Is there a way to completely skip internal type inference for functions?
If I have tons of high-level API functions in a package and only a couple of performance-critical functions, I would like the top part to be like Python and the bottom part like C. Basically, in my view every bit that the compiler spends on inferring anything about the top-level functions is a waste of time, because they are called so rarely. But that inference time will be added to any CI run, any time you load the package, run a script with it, etc. That adds up.
I have heard about the following constructs but it’s hard to find information on how much they help with compile / inference time, because most people in the Julia community care about function speed from the second time on, but I care mostly about one-shot speed (at least where it’s appropriate):
@nospecialize: this supposedly keeps functions from being compiled for different input arguments. But it never felt to me like this completely did away with compilation latency
the new @optlevel macro. I guess this lowers the compilation optimization level so that it takes less time to compile, but I want basically no time to compile
JuliaInterpreter: This sounds like it would come closest to what I mean by “Python at the top level”, but I never saw much usage of this outside of the debugger and I think it needs to be compiled itself, offsetting the advantage I’d have by using it.
Annotating return types: I think this currently doesn’t help at all, but wouldn’t it hypothetically be possible to completely skip the internal inference if the user constrains the return type and accepts that the function won’t be inlineable?
TLDR: How do I get the minimum time to using / first execution while gladly sacrificing as much runtime speed as needed?
This is too broad as you note, because it will affect all code and not just what I deem performance uncritical.
Somewhat related in 1.5 is
You probably overlooked that I mentioned @optlevel in the list of things that I’m aware of.
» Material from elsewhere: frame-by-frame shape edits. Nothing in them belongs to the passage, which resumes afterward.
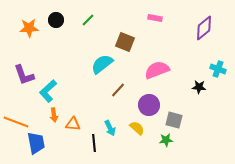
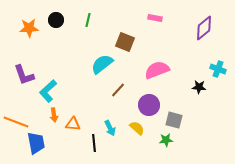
green line: rotated 32 degrees counterclockwise
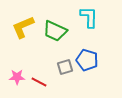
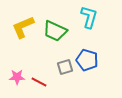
cyan L-shape: rotated 15 degrees clockwise
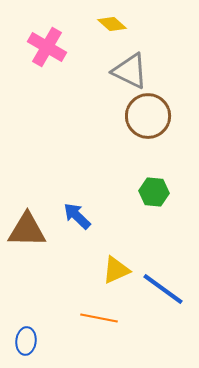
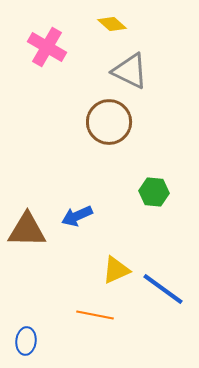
brown circle: moved 39 px left, 6 px down
blue arrow: rotated 68 degrees counterclockwise
orange line: moved 4 px left, 3 px up
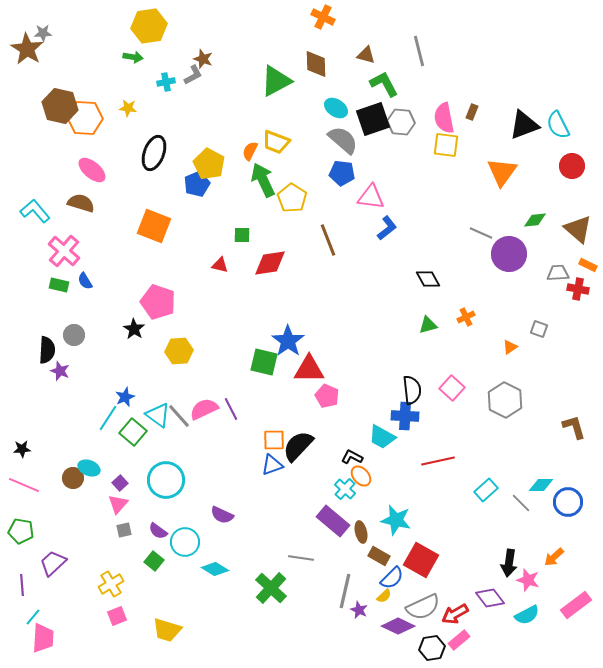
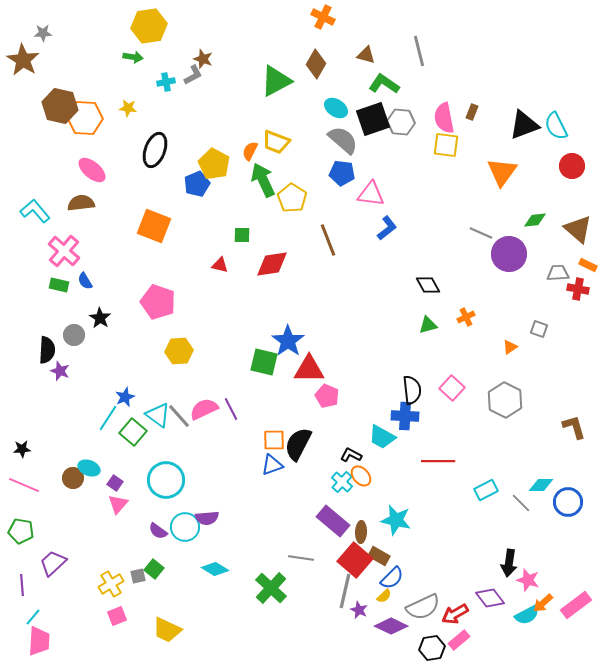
brown star at (27, 49): moved 4 px left, 11 px down
brown diamond at (316, 64): rotated 32 degrees clockwise
green L-shape at (384, 84): rotated 28 degrees counterclockwise
cyan semicircle at (558, 125): moved 2 px left, 1 px down
black ellipse at (154, 153): moved 1 px right, 3 px up
yellow pentagon at (209, 164): moved 5 px right
pink triangle at (371, 197): moved 3 px up
brown semicircle at (81, 203): rotated 24 degrees counterclockwise
red diamond at (270, 263): moved 2 px right, 1 px down
black diamond at (428, 279): moved 6 px down
black star at (134, 329): moved 34 px left, 11 px up
black semicircle at (298, 446): moved 2 px up; rotated 16 degrees counterclockwise
black L-shape at (352, 457): moved 1 px left, 2 px up
red line at (438, 461): rotated 12 degrees clockwise
purple square at (120, 483): moved 5 px left; rotated 14 degrees counterclockwise
cyan cross at (345, 489): moved 3 px left, 7 px up
cyan rectangle at (486, 490): rotated 15 degrees clockwise
purple semicircle at (222, 515): moved 15 px left, 3 px down; rotated 30 degrees counterclockwise
gray square at (124, 530): moved 14 px right, 46 px down
brown ellipse at (361, 532): rotated 15 degrees clockwise
cyan circle at (185, 542): moved 15 px up
orange arrow at (554, 557): moved 11 px left, 46 px down
red square at (421, 560): moved 66 px left; rotated 12 degrees clockwise
green square at (154, 561): moved 8 px down
purple diamond at (398, 626): moved 7 px left
yellow trapezoid at (167, 630): rotated 8 degrees clockwise
pink trapezoid at (43, 638): moved 4 px left, 3 px down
Still, as far as I understand, the full inference is run with this macro, even if the code then goes through fewer LLVM optimization passes. Skipping inference altogether would be more interesting.
Have you tried SnoopCompile? It can assist you by setting up scripts that allow you to save the results of inference by precompiling methods for specific input types. (It doesn’t save LLVM time, unfortunately.) The effectiveness varies, but especially on 1.6-DEV it’s getting increasingly useful. (There are Julia PRs queued that will make it even better in the future, and in general I expect steady progress throughout the Julia-1.6 development cycle.)
And yes, your idea to use JuliaInterpreter is good. You should be able to specify @interpret foo(...) after first push!ing any methods that require compilation onto JuliaInterpreter.compiled_methods. But as you say, you’ll pay the startup time for JuliaInterpreter. (It’s considerably faster on 1.6, but it still takes time.)
In the long run, I think a good vision is to move chunks of JuliaInterpreter into Base, or rather rewrite the interpreter that’s already in Julia itself so that it can serve as the foundation of anything JuliaInterpreter needs to do. If you’re interested in this question and want to help out, probably the most urgent issue is https://github.com/JuliaDebug/JuliaInterpreter.jl/pull/309, since there are several good reasons to try to increase performance and pioneering the new approach outside Base seems to make the most sense.
I have not really used SnoopCompile, but have seen many mentions here and elsewhere. It seems very useful, but I dislike any solution that requires a lot of setup. This is definitely a side effect from constantly recompiling Makie.jl and friends while developing for that ecosystem, because it is one scenario under which the amortization of the compile latency through runtime savings doesn’t work. Another one, as mentioned, is CI, and script-like use. Makie’s CI runs 18 minutes or so on gitlab, it’s quite horrible
a good vision is to move chunks of JuliaInterpreter into Base, or rather rewrite the interpreter that’s already in Julia itself so that it can serve as the foundation of anything JuliaInterpreter needs to do
I think this is where the real solution lies. The interpreter must probably be baked into the default Julia sysimage so that it’s not a question of preparing a specific setup. (As a side note, I think PackageCompiler is the epitome of solutions with too much up-front effort, so much work to reduce start times by a couple of seconds, and impossible to maintain in a fast changing environment). Then developers could mark whole sections of their code with @interpret_this. I will look into the issue you linked!